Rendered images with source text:
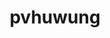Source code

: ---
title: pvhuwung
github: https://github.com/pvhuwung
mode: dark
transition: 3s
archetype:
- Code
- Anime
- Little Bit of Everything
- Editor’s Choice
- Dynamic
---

---

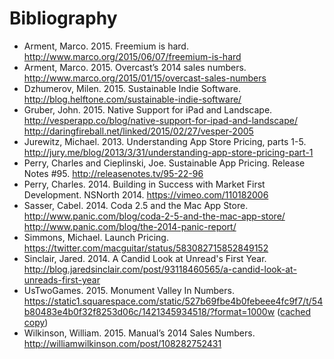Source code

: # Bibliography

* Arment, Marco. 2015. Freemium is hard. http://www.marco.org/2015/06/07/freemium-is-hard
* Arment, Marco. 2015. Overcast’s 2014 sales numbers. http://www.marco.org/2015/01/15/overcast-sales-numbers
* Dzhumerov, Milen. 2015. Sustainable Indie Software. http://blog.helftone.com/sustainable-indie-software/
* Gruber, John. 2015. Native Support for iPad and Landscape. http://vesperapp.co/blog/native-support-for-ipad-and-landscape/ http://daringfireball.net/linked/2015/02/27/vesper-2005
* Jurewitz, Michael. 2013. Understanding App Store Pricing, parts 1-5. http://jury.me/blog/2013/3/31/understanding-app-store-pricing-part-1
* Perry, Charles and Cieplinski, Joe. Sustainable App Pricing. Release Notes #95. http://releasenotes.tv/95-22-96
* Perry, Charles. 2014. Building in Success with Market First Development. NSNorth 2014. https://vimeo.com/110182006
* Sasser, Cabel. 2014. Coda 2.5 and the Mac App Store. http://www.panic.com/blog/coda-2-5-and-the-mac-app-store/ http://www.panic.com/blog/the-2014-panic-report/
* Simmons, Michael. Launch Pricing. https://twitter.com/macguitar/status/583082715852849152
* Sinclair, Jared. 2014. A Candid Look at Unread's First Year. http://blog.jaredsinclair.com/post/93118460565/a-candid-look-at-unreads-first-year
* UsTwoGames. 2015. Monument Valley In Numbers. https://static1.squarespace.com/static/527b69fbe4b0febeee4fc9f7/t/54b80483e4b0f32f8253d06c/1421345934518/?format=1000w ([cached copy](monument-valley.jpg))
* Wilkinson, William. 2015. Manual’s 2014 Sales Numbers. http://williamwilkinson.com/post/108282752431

### Problem statement
For each line in the entries that contains the string "store", make a copy.

### Task response
* Jurewitz, Michael. 2013. Understanding App Store Pricing, parts 1-5. http://jury.me/blog/2013/3/31/understanding-app-store-pricing-part-1
* Sasser, Cabel. 2014. Coda 2.5 and the Mac App Store. http://www.panic.com/blog/coda-2-5-and-the-mac-app-store/ http://www.panic.com/blog/the-2014-panic-report/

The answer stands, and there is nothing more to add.